**WHAT IS REQUIRED**
Copy the listing below word for word, from the line that contains "genus: Tectocoris" through the end of the listing, including both ends. Leave the pictures out of your answer.

## Begin LISTED RECORDS

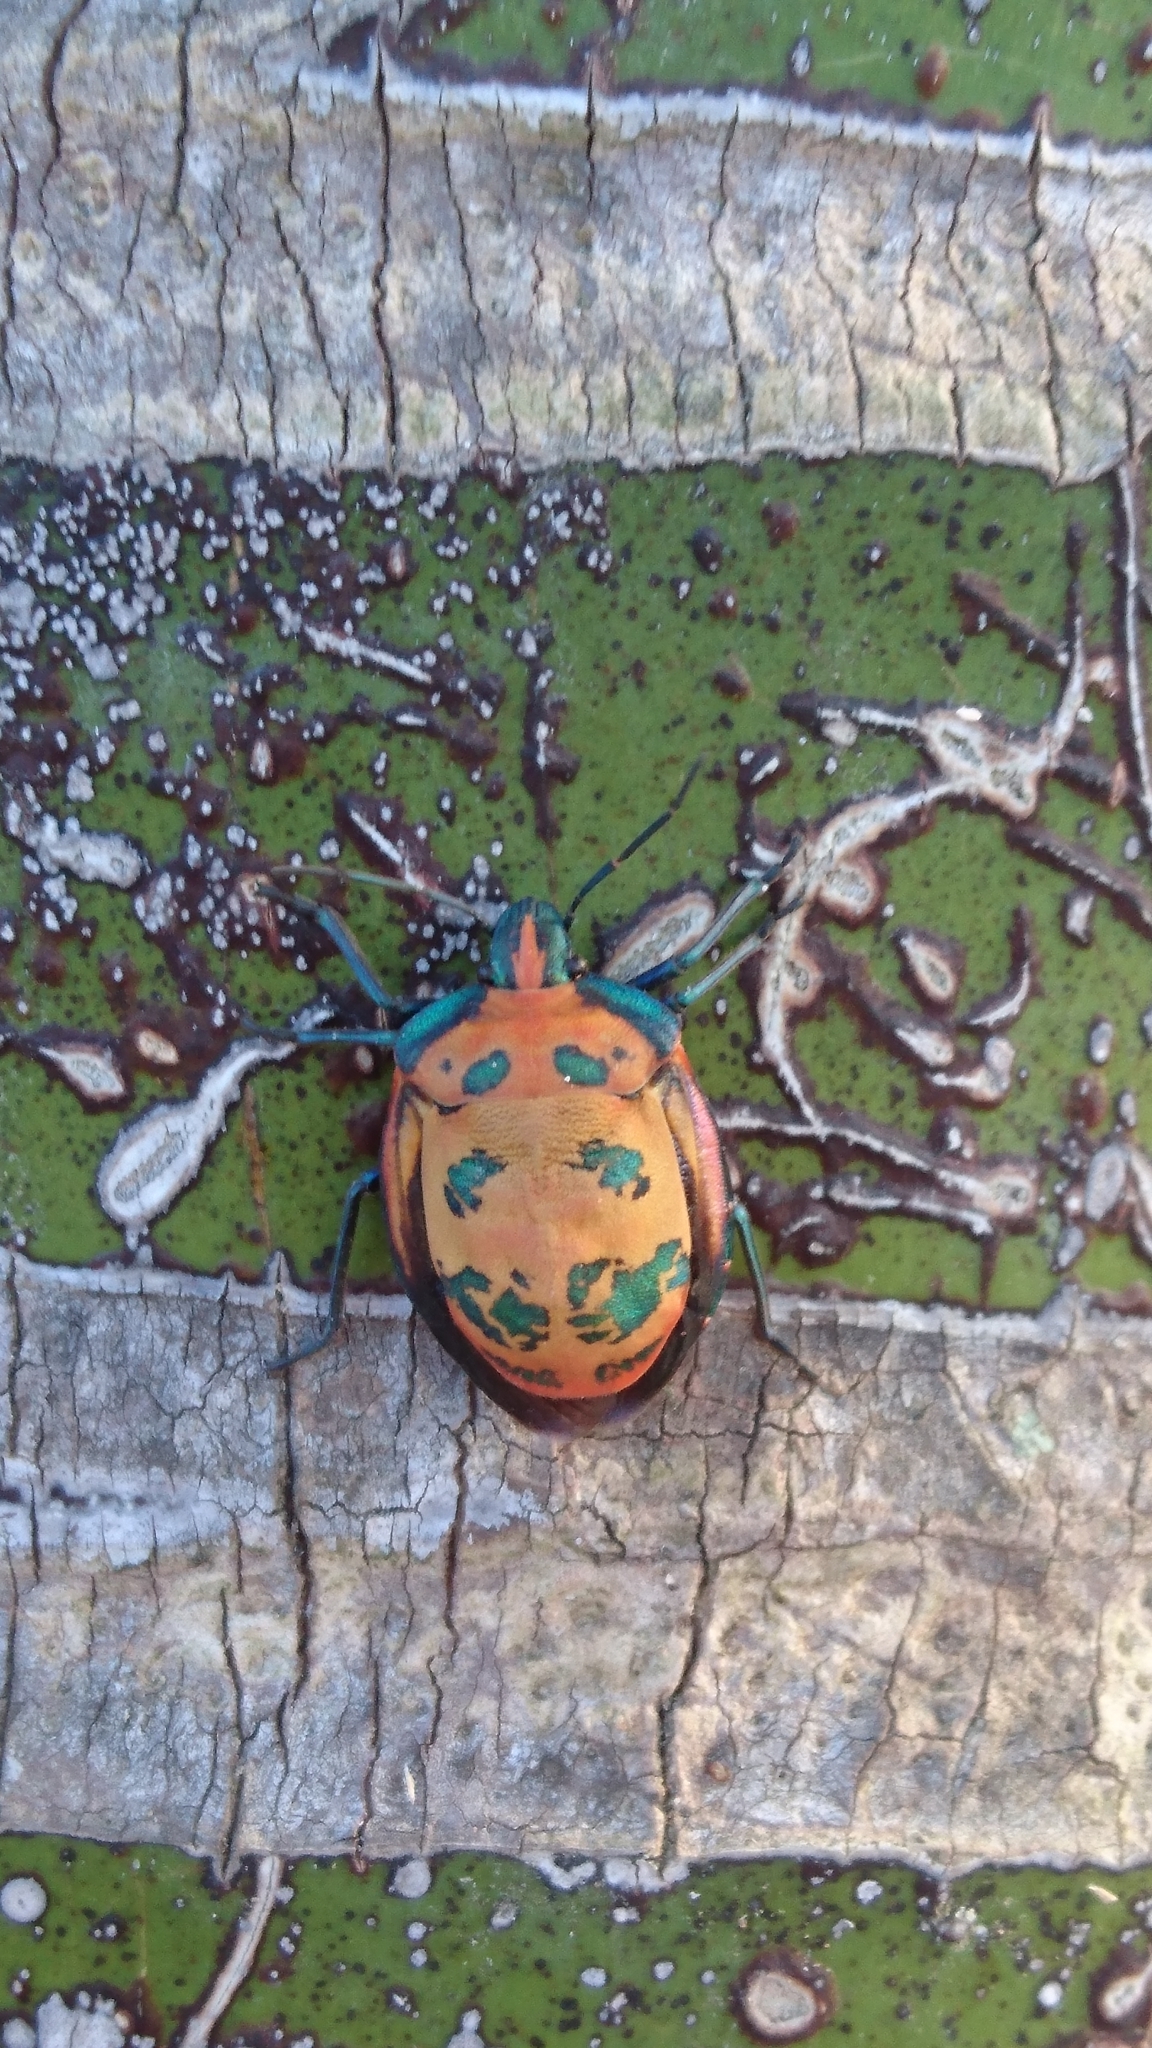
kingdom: Animalia
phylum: Arthropoda
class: Insecta
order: Hemiptera
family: Scutelleridae
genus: Tectocoris
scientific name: Tectocoris diophthalmus
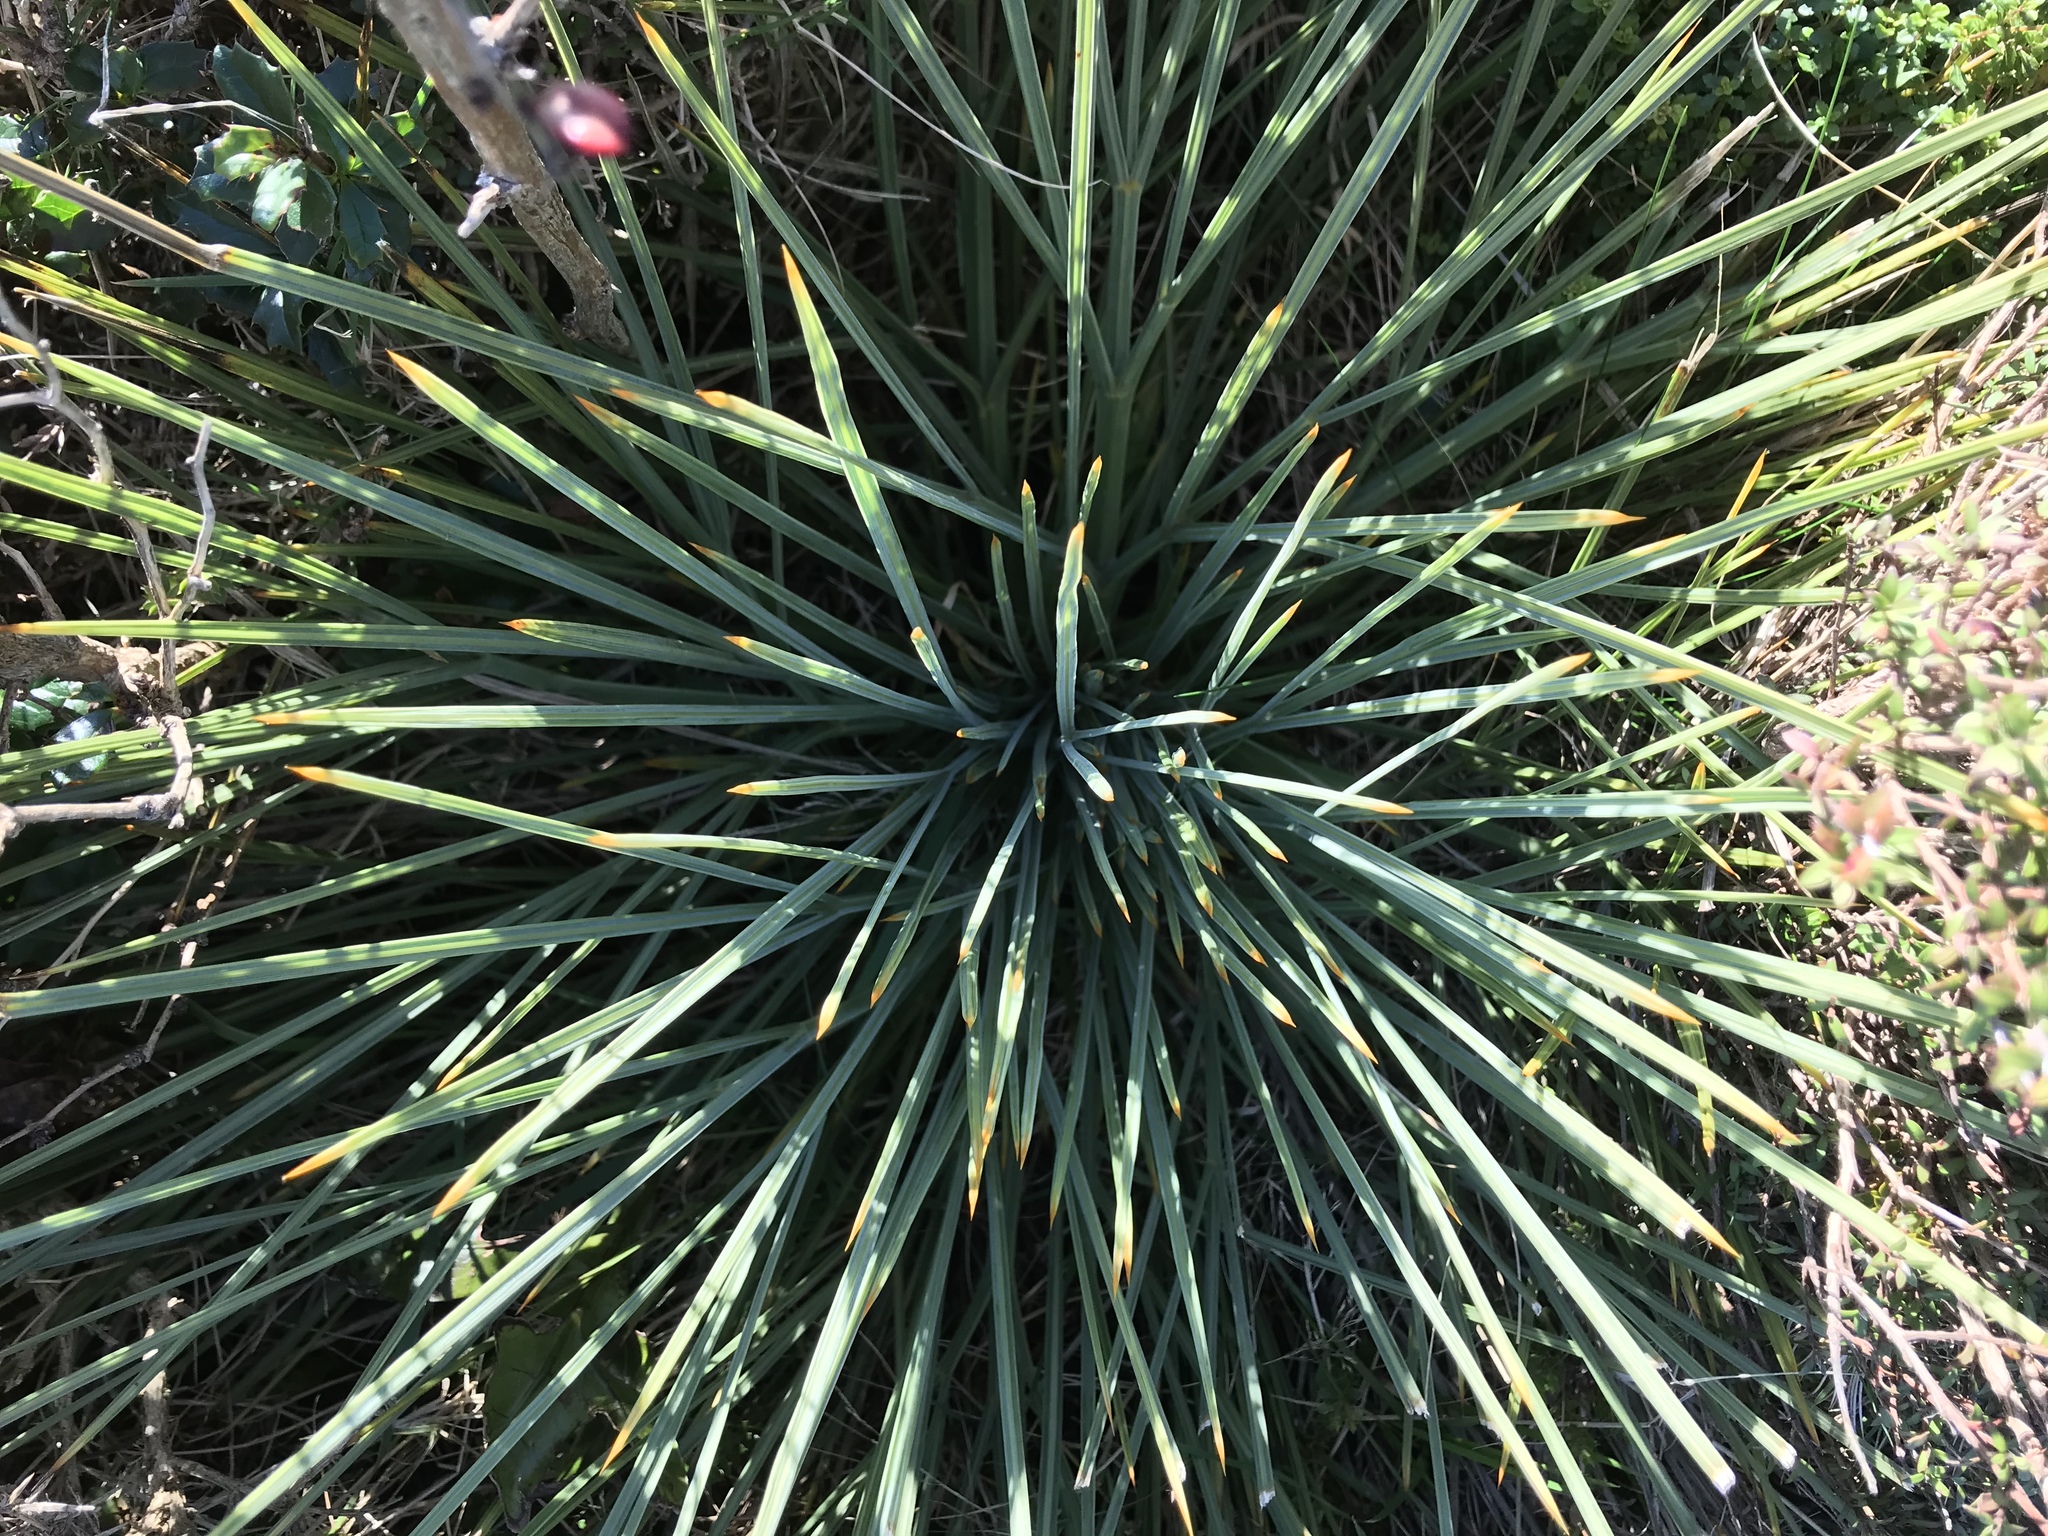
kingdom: Plantae
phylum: Tracheophyta
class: Magnoliopsida
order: Apiales
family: Apiaceae
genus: Aciphylla
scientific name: Aciphylla squarrosa
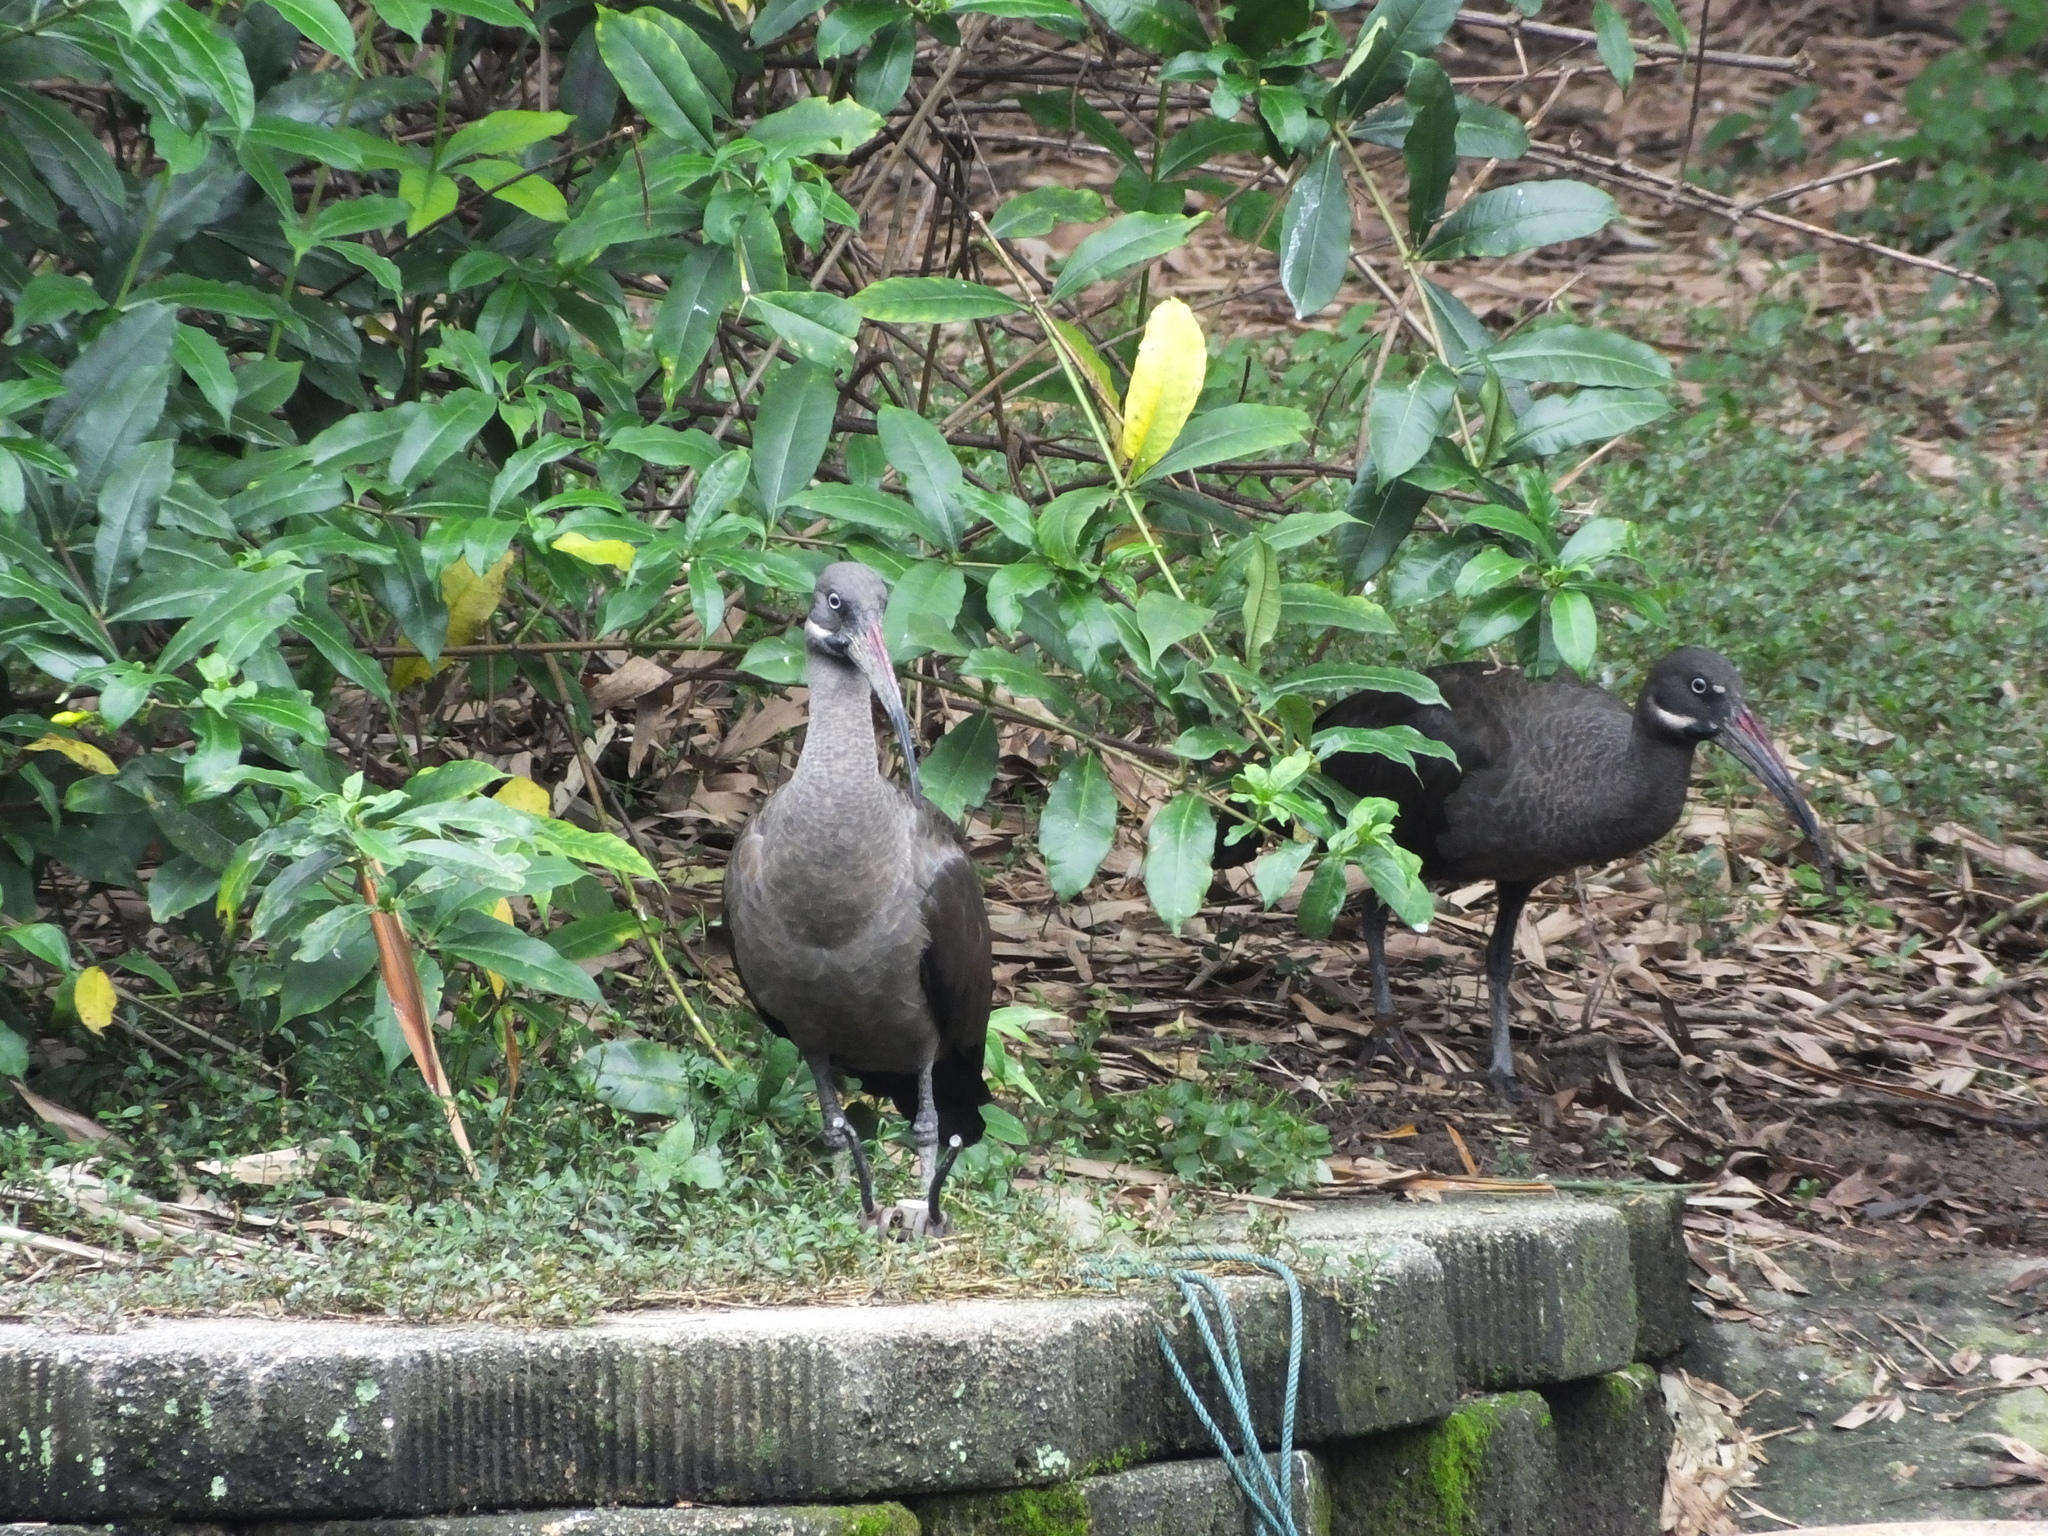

## End LISTED RECORDS

**ANSWER TO THE EXERCISE**
genus: Tectocoris
scientific name: Tectocoris diophthalmus
kingdom: Plantae
phylum: Tracheophyta
class: Magnoliopsida
order: Apiales
family: Apiaceae
genus: Aciphylla
scientific name: Aciphylla squarrosa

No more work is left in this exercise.